[Data records]
········

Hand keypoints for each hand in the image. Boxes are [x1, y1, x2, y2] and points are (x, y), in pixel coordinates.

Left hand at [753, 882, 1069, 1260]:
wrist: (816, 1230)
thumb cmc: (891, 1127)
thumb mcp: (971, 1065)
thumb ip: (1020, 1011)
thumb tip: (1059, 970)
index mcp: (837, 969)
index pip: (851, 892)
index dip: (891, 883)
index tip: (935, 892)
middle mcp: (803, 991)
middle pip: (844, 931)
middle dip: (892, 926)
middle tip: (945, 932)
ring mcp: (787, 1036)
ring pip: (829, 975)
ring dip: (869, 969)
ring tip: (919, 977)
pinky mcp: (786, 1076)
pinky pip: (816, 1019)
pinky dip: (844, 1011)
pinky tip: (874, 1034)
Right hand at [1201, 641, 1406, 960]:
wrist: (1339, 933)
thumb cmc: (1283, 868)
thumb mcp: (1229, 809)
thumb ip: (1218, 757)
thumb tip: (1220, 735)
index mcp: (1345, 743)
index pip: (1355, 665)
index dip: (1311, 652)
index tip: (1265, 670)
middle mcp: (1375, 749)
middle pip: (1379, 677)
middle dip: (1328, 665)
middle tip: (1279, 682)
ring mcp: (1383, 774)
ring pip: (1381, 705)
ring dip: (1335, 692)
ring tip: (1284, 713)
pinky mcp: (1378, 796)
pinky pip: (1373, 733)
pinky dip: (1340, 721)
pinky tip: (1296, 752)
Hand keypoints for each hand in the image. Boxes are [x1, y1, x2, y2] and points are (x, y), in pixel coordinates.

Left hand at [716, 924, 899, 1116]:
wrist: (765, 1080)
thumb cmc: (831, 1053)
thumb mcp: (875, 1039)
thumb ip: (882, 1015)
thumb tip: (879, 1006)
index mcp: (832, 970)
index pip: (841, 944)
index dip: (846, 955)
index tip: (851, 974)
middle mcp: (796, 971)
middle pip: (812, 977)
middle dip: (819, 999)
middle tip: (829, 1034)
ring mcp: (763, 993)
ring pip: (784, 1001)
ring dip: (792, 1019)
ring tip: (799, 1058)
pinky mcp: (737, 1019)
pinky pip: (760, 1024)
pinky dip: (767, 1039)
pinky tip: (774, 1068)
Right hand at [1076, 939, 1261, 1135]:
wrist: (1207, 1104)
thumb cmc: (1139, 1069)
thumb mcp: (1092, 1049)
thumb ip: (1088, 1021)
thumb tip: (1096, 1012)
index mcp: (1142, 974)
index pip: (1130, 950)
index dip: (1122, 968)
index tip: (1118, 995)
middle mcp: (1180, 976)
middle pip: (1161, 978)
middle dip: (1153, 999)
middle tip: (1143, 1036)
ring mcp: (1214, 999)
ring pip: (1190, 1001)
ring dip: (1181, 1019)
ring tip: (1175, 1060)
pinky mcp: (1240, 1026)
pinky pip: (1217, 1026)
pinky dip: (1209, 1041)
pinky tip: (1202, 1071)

········

■ What is expected: The response should consist of all the entries, reproduced word for word.

■ Exercise response:
Hand keypoints for each hand in the image. Boxes are [x1, y1, x2, y2] and points are (x, y), in pixel coordinates.

Left hand at [753, 882, 1069, 1260]:
wrist: (816, 1230)
thumb cmc: (891, 1127)
thumb mcp: (971, 1065)
thumb ip: (1020, 1011)
thumb tip: (1059, 970)
index mcp: (837, 969)
index pip: (851, 892)
index dip: (891, 883)
index tip: (935, 892)
middle mcp: (803, 991)
middle pip: (844, 931)
middle dip: (892, 926)
middle tip: (945, 932)
ring mcp: (787, 1036)
ring pip: (829, 975)
ring dip: (869, 969)
ring tip: (919, 977)
pinky mcp: (786, 1076)
pinky pip: (816, 1019)
pinky dip: (844, 1011)
pinky tip: (874, 1034)
Right hand at [1201, 641, 1406, 960]:
wrist: (1339, 933)
thumb cmc: (1283, 868)
thumb mcp: (1229, 809)
thumb ip: (1218, 757)
thumb tip: (1220, 735)
index mcp: (1345, 743)
index pip: (1355, 665)
index dip: (1311, 652)
index tip: (1265, 670)
middle mcp: (1375, 749)
middle pip: (1379, 677)
middle dip: (1328, 665)
middle tip: (1279, 682)
ring mcp: (1383, 774)
ring pip: (1381, 705)
ring dip: (1335, 692)
ring tip: (1284, 713)
pinky mcp: (1378, 796)
pinky pip: (1373, 733)
pinky dip: (1340, 721)
pinky tip: (1296, 752)
Hand keypoints for each hand in the image. Boxes are [x1, y1, x2, y2] and points are (x, y), in pixel coordinates.

Left hand at [716, 924, 899, 1116]:
wrist: (765, 1080)
thumb cmc: (831, 1053)
thumb mcp: (875, 1039)
thumb ip: (882, 1015)
thumb tip: (879, 1006)
index mcp: (832, 970)
index pip: (841, 944)
index dip: (846, 955)
index tip: (851, 974)
middle mcp: (796, 971)
middle pip: (812, 977)
middle dip: (819, 999)
middle tip: (829, 1034)
ring mcp: (763, 993)
ring pip: (784, 1001)
ring dip: (792, 1019)
ring tip: (799, 1058)
pinky mcp: (737, 1019)
pinky pip: (760, 1024)
pinky dip: (767, 1039)
pinky tip: (774, 1068)
Right hand at [1076, 939, 1261, 1135]:
wrist: (1207, 1104)
thumb cmc: (1139, 1069)
thumb mcp: (1092, 1049)
thumb ip: (1088, 1021)
thumb tip: (1096, 1012)
index mcp: (1142, 974)
index pip: (1130, 950)
index dip: (1122, 968)
index tip: (1118, 995)
middle mcp: (1180, 976)
middle pip: (1161, 978)
middle dip: (1153, 999)
middle tip: (1143, 1036)
ring mcp: (1214, 999)
ring pip: (1190, 1001)
ring dip: (1181, 1019)
ring tip: (1175, 1060)
pinky mcp: (1240, 1026)
pinky pip: (1217, 1026)
pinky dip: (1209, 1041)
pinky tip: (1202, 1071)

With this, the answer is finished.